*** Data Section Begins ***
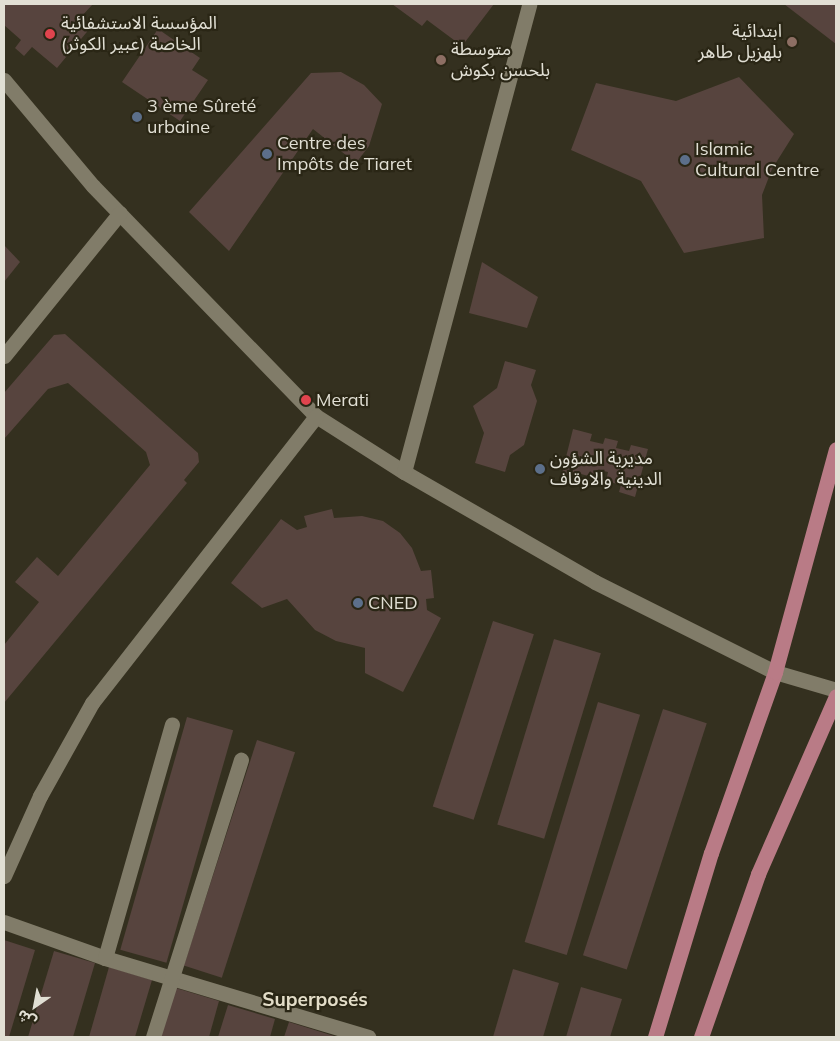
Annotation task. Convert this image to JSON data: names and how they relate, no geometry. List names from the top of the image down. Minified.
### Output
{"districts":["Superposés"],"places":["المؤسسة الاستشفائية الخاصة (عبير الكوثر)","ابتدائية بلهزيل طاهر","متوسطة بلحسن بكوش","3 ème Sûreté urbaine","Centre des Impôts de Tiaret","Islamic Cultural Centre","Merati","مديرية الشؤون الدينية والاوقاف","CNED"],"north":"bottom left"}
*** Data Section Ends ***
◆ **What you are asked to do**
Word-for-word transcript, pictures excluded: copy all the material above.

◆ **Solution to the problem**
Annotation task. Convert this image to JSON data: names and how they relate, no geometry. List names from the top of the image down. Minified.
### Output
{"districts":["Superposés"],"places":["المؤسسة الاستشفائية الخاصة (عبير الكوثر)","ابتدائية بلهزيل طاهر","متوسطة بلحسن بكوش","3 ème Sûreté urbaine","Centre des Impôts de Tiaret","Islamic Cultural Centre","Merati","مديرية الشؤون الدينية والاوقاف","CNED"],"north":"bottom left"}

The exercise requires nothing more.